Now that we’ve glanced at the Legend of Heroes games, let’s return to Dragon Slayer’s seventh game; Lord Monarch.

Lord Monarch has to do the least in the series with any of its brethren, as it’s a real time strategy game with RPG elements. It’s an interesting one, as it has diplomacy option which changes the gameplay a little bit, but ultimately it fails as it is usable only during the first five minutes, and all it really does is delaying the war’s outbreak. It’s an interesting game and there’s very little games like it, but overall Lord Monarch should be left alone as it is.

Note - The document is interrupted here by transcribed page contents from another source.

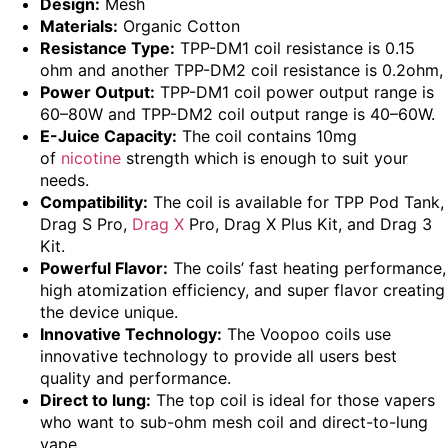
Design:
Mesh
Materials:
Organic Cotton
Resistance Type:
TPP-DM1 coil resistance is 0.15
ohm and another TPP-DM2 coil resistance is 0.2ohm,
Power Output:
TPP-DM1 coil power output range is
60–80W and TPP-DM2 coil output range is 40–60W.
E-Juice Capacity:
The coil contains 10mg
of
nicotine
strength which is enough to suit your
needs.
Compatibility:
The coil is available for TPP Pod Tank,
Drag S Pro,
Drag X
Pro, Drag X Plus Kit, and Drag 3
Kit.
Powerful Flavor:
The coils’ fast heating performance,
high atomization efficiency, and super flavor creating
the device unique.
Innovative Technology:
The Voopoo coils use
innovative technology to provide all users best
quality and performance.
Direct to lung:
The top coil is ideal for those vapers
who want to sub-ohm mesh coil and direct-to-lung
vape.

Now we come to a conclusion with our small overview with the Dragon Slayer series and its eight games and spin-offs. Dragon Slayer was there before Final Fantasy or Dragon Quest, and you can see their influence in both of them, thou you can see Wizardy’s and Ultima’s influence in Dragon Slayer series overall. As of now it seems that Dragon Slayer as a series and as a franchise is dead, but it’s spirit was being carried by the Legend of Heroes series, which seems to have finished it’s tale with the Kiseki series, which hopefully will carry it’s predecessors spirit onwards. Damn Falcom, get your series straight and give us a new Dragon Slayer.

I agree that my description on the games are lacking in detail and I’m overusing videolinks. However, this was meant to be an overview of the whole series. If you’re interested hearing more about a single game, throw me a comment and I’ll see whether or not it is doable.